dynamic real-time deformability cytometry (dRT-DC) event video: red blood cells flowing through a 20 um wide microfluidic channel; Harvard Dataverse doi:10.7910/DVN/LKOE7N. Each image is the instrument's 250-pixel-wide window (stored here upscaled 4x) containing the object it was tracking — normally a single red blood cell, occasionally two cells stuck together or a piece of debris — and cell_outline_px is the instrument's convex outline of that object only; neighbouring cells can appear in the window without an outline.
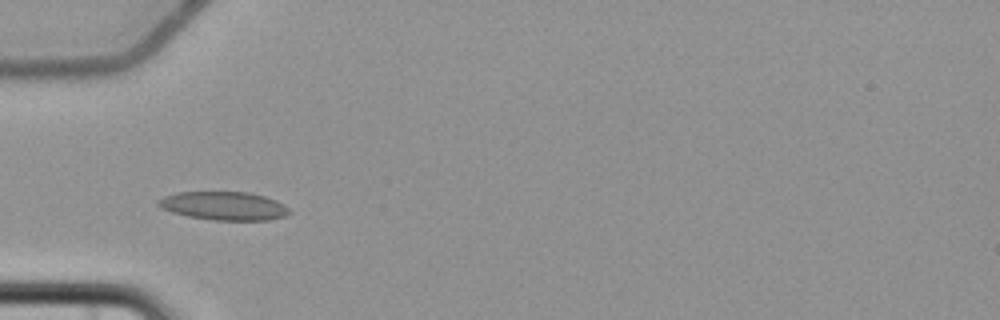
{"species": "common noctule bat (a hibernating species)", "species_latin": "Nyctalus noctula", "temperature_condition": "cold", "stored_images_in_passage": 5, "camera_frame_rate_fps": 3000, "um_per_image_px": 0.085, "animal": {"sex": "female", "body_mass_g": 22.7, "forearm_length_mm": 54.2}, "frame": {"image": 1, "passage_image": 5, "time_ms": 5.0, "image_size_px": [1000, 320], "cell_outline_px": [[292, 212], [284, 216], [268, 220], [212, 220], [188, 216], [172, 212], [160, 208], [156, 204], [156, 200], [164, 196], [176, 192], [248, 192], [264, 196], [276, 200], [284, 204]], "centroid_in_image_um": [19.0, 17.49], "position_along_channel_um": 66.0, "area_um2": 21.85}}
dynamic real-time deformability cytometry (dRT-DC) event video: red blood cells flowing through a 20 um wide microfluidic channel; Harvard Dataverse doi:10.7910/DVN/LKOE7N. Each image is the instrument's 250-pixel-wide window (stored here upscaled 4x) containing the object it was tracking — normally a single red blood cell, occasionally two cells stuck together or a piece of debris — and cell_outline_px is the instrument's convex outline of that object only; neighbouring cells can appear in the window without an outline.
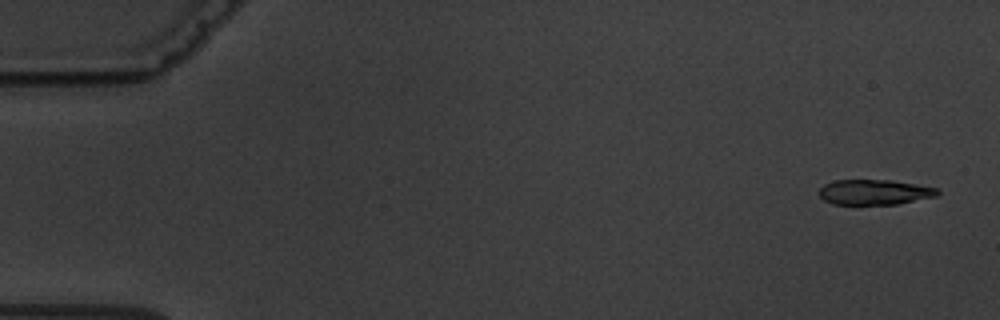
{"species": "common noctule bat (a hibernating species)", "species_latin": "Nyctalus noctula", "temperature_condition": "warm", "stored_images_in_passage": 6, "camera_frame_rate_fps": 3000, "um_per_image_px": 0.085, "animal": {"sex": "male", "body_mass_g": 19.5, "forearm_length_mm": 54.6}, "frame": {"image": 1, "passage_image": 1, "time_ms": 0.0, "image_size_px": [1000, 320], "cell_outline_px": [[940, 192], [936, 196], [896, 204], [832, 204], [824, 200], [820, 196], [820, 188], [824, 184], [836, 180], [892, 180], [940, 188]], "centroid_in_image_um": [74.35, 16.32], "position_along_channel_um": 10.6, "area_um2": 17.34}}
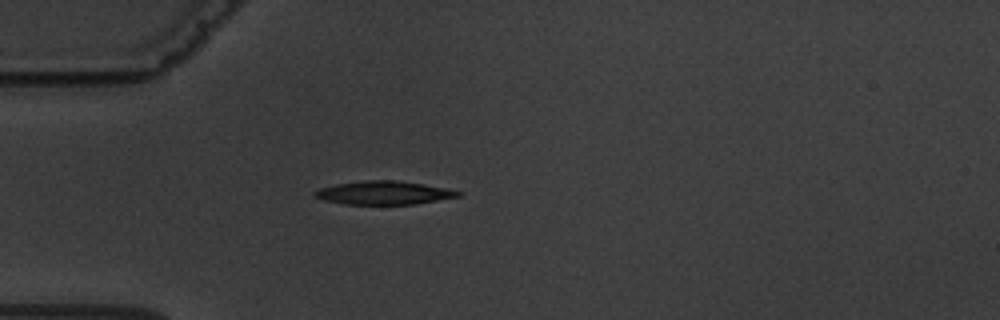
{"frame": {"image": 2, "passage_image": 5, "time_ms": 4.667, "image_size_px": [1000, 320], "cell_outline_px": [[460, 196], [416, 204], [344, 204], [324, 200], [312, 196], [312, 192], [320, 188], [336, 184], [364, 180], [396, 180], [424, 184], [444, 188], [460, 192]], "centroid_in_image_um": [32.56, 16.39], "position_along_channel_um": 52.4, "area_um2": 19.48}}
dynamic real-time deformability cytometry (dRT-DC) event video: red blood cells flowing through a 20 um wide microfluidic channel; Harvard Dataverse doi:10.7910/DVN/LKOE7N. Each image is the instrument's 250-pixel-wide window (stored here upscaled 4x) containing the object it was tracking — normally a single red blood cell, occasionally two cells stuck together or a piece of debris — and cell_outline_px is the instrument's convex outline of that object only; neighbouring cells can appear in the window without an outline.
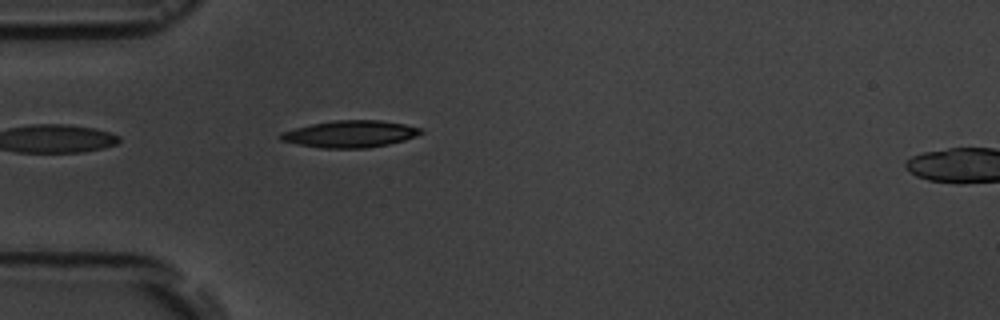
{"species": "common noctule bat (a hibernating species)", "species_latin": "Nyctalus noctula", "temperature_condition": "room temperature", "stored_images_in_passage": 1, "camera_frame_rate_fps": 3000, "um_per_image_px": 0.085, "animal": {"sex": "male", "body_mass_g": 19.5, "forearm_length_mm": 54.6}, "frame": {"image": 1, "passage_image": 1, "time_ms": 0.0, "image_size_px": [1000, 320], "cell_outline_px": [[424, 132], [416, 136], [404, 140], [388, 144], [368, 148], [320, 148], [296, 144], [280, 140], [280, 132], [312, 124], [336, 120], [380, 120], [404, 124], [424, 128]], "centroid_in_image_um": [29.79, 11.39], "position_along_channel_um": 55.2, "area_um2": 22.02}}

======

> YOUR GOAL
Take the records above and transcribe them exactly, dropping every picture.

> THE OUTPUT
dynamic real-time deformability cytometry (dRT-DC) event video: red blood cells flowing through a 20 um wide microfluidic channel; Harvard Dataverse doi:10.7910/DVN/LKOE7N. Each image is the instrument's 250-pixel-wide window (stored here upscaled 4x) containing the object it was tracking — normally a single red blood cell, occasionally two cells stuck together or a piece of debris — and cell_outline_px is the instrument's convex outline of that object only; neighbouring cells can appear in the window without an outline.
{"species": "common noctule bat (a hibernating species)", "species_latin": "Nyctalus noctula", "temperature_condition": "cold", "stored_images_in_passage": 5, "camera_frame_rate_fps": 3000, "um_per_image_px": 0.085, "animal": {"sex": "female", "body_mass_g": 22.7, "forearm_length_mm": 54.2}, "frame": {"image": 1, "passage_image": 5, "time_ms": 5.0, "image_size_px": [1000, 320], "cell_outline_px": [[292, 212], [284, 216], [268, 220], [212, 220], [188, 216], [172, 212], [160, 208], [156, 204], [156, 200], [164, 196], [176, 192], [248, 192], [264, 196], [276, 200], [284, 204]], "centroid_in_image_um": [19.0, 17.49], "position_along_channel_um": 66.0, "area_um2": 21.85}}
dynamic real-time deformability cytometry (dRT-DC) event video: red blood cells flowing through a 20 um wide microfluidic channel; Harvard Dataverse doi:10.7910/DVN/LKOE7N. Each image is the instrument's 250-pixel-wide window (stored here upscaled 4x) containing the object it was tracking — normally a single red blood cell, occasionally two cells stuck together or a piece of debris — and cell_outline_px is the instrument's convex outline of that object only; neighbouring cells can appear in the window without an outline.
{"species": "common noctule bat (a hibernating species)", "species_latin": "Nyctalus noctula", "temperature_condition": "warm", "stored_images_in_passage": 6, "camera_frame_rate_fps": 3000, "um_per_image_px": 0.085, "animal": {"sex": "male", "body_mass_g": 19.5, "forearm_length_mm": 54.6}, "frame": {"image": 1, "passage_image": 1, "time_ms": 0.0, "image_size_px": [1000, 320], "cell_outline_px": [[940, 192], [936, 196], [896, 204], [832, 204], [824, 200], [820, 196], [820, 188], [824, 184], [836, 180], [892, 180], [940, 188]], "centroid_in_image_um": [74.35, 16.32], "position_along_channel_um": 10.6, "area_um2": 17.34}}
{"frame": {"image": 2, "passage_image": 5, "time_ms": 4.667, "image_size_px": [1000, 320], "cell_outline_px": [[460, 196], [416, 204], [344, 204], [324, 200], [312, 196], [312, 192], [320, 188], [336, 184], [364, 180], [396, 180], [424, 184], [444, 188], [460, 192]], "centroid_in_image_um": [32.56, 16.39], "position_along_channel_um": 52.4, "area_um2": 19.48}}
dynamic real-time deformability cytometry (dRT-DC) event video: red blood cells flowing through a 20 um wide microfluidic channel; Harvard Dataverse doi:10.7910/DVN/LKOE7N. Each image is the instrument's 250-pixel-wide window (stored here upscaled 4x) containing the object it was tracking — normally a single red blood cell, occasionally two cells stuck together or a piece of debris — and cell_outline_px is the instrument's convex outline of that object only; neighbouring cells can appear in the window without an outline.
{"species": "common noctule bat (a hibernating species)", "species_latin": "Nyctalus noctula", "temperature_condition": "room temperature", "stored_images_in_passage": 1, "camera_frame_rate_fps": 3000, "um_per_image_px": 0.085, "animal": {"sex": "male", "body_mass_g": 19.5, "forearm_length_mm": 54.6}, "frame": {"image": 1, "passage_image": 1, "time_ms": 0.0, "image_size_px": [1000, 320], "cell_outline_px": [[424, 132], [416, 136], [404, 140], [388, 144], [368, 148], [320, 148], [296, 144], [280, 140], [280, 132], [312, 124], [336, 120], [380, 120], [404, 124], [424, 128]], "centroid_in_image_um": [29.79, 11.39], "position_along_channel_um": 55.2, "area_um2": 22.02}}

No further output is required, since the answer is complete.